My insurance company is being nice and buying me a new roof. I've looked at several brands of black archetectural shingles and a lot of them look like faded black or black with a gray tint. I'm looking for a nice crisp black look. My neighbor up the street has a 2 year old Timberline roof that's looks better than most of the blacks I've seen. Is there anything better out there?


----------



## jlsconstruction (Apr 26, 2011)

Better as in quality or better as in color?
I try to talk people out of black roofs.


----------



## FrankT (Oct 1, 2007)

Better as in color


----------



## RandyB1986 (Jan 2, 2009)

Owens-Corning is a pretty black shingle.....very few light spots.


----------



## CompleteW&D (May 28, 2011)

Manufacturers have gotten away from the really black shingles. In fact, they've pretty much done away with any shingle that doesn't have at least three different color granules.
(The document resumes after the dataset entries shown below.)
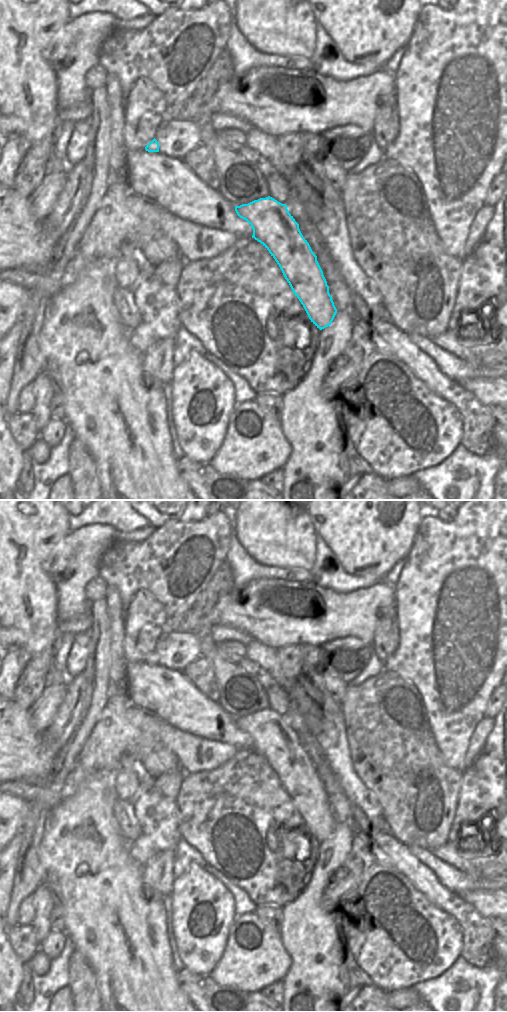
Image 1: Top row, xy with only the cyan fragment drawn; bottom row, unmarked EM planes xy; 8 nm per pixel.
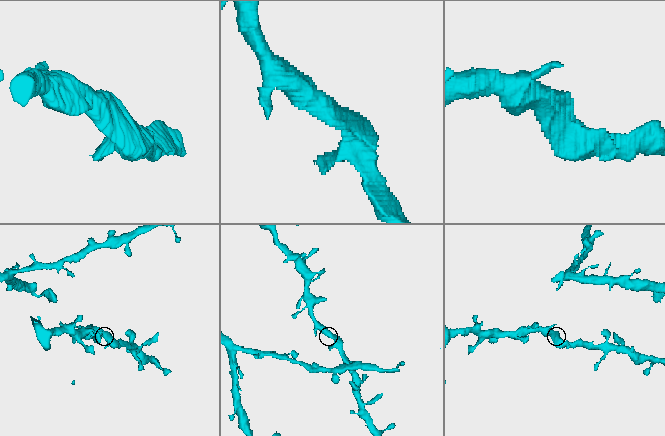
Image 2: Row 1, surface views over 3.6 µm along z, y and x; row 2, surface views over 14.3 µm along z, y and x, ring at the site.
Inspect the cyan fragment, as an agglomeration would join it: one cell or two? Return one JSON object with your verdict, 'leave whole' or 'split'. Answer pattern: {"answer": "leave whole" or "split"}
{"answer": "leave whole"}

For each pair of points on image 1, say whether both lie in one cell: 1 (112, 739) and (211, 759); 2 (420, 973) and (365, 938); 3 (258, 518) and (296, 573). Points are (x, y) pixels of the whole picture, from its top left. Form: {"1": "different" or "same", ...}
{"1": "same", "2": "same", "3": "different"}

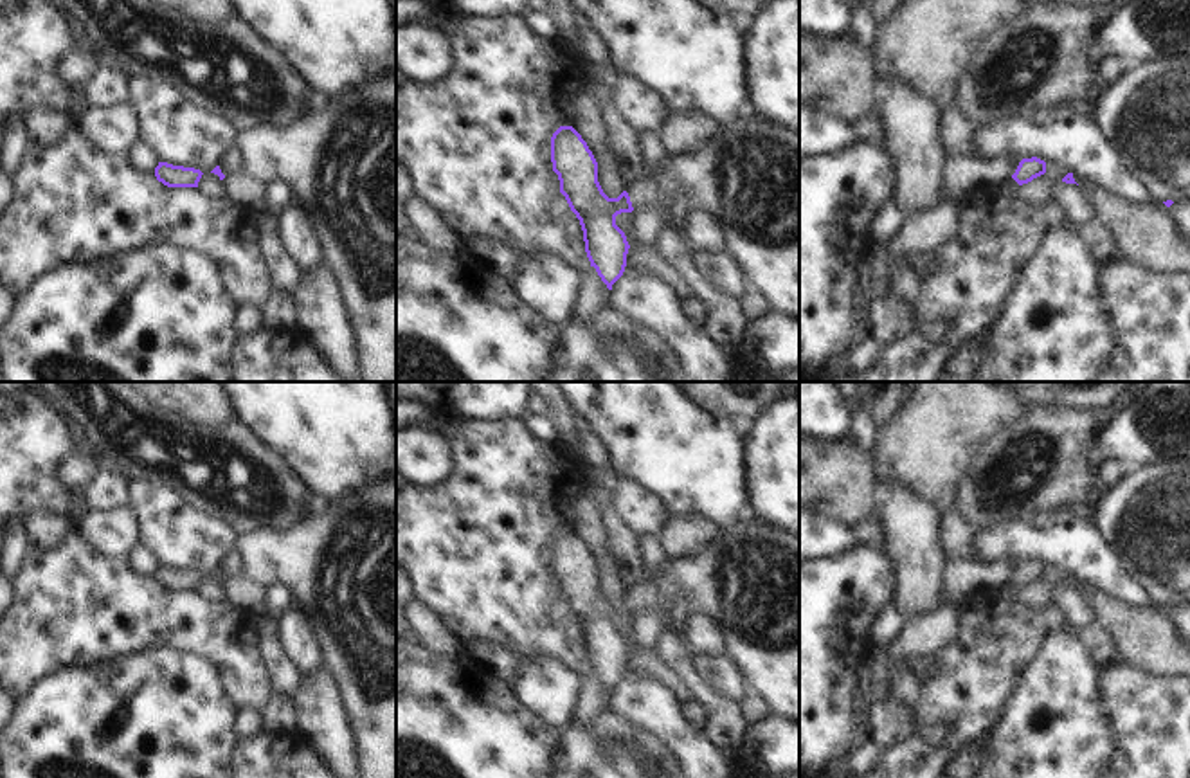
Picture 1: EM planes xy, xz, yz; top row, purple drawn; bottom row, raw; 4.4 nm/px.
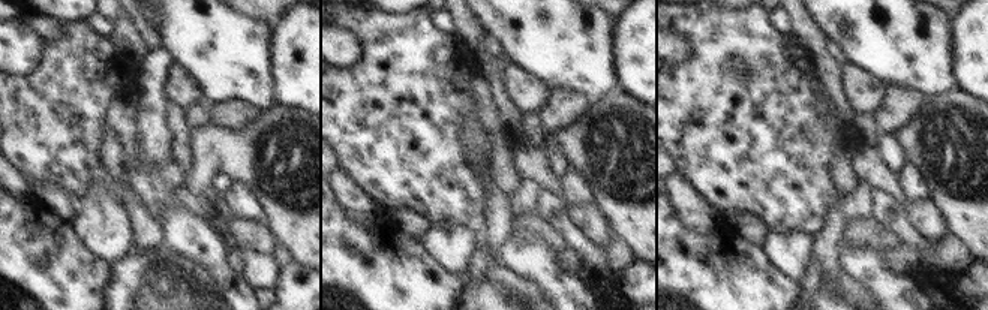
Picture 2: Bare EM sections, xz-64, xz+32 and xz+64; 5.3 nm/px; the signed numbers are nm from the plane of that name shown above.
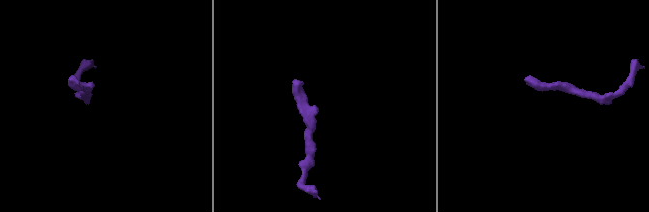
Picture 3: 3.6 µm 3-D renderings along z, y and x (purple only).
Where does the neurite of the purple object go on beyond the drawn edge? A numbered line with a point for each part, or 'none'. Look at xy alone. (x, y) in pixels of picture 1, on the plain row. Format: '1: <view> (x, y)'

The problem with the really black shingles, is they showed a lot of imperfections. 

Plus, if roofers didn't work from about three different bundles at all times, there were real blending issues within the field of the roof. You could actually see different bundles because it was hard to get consistent color from bundle to bundle with the black.

So, with that being said, probably the "blackest" of the dimensional shingles today, would be the OC Oakridge.


----------



## Tom M (Jan 3, 2007)

Always though OC was the blackest


----------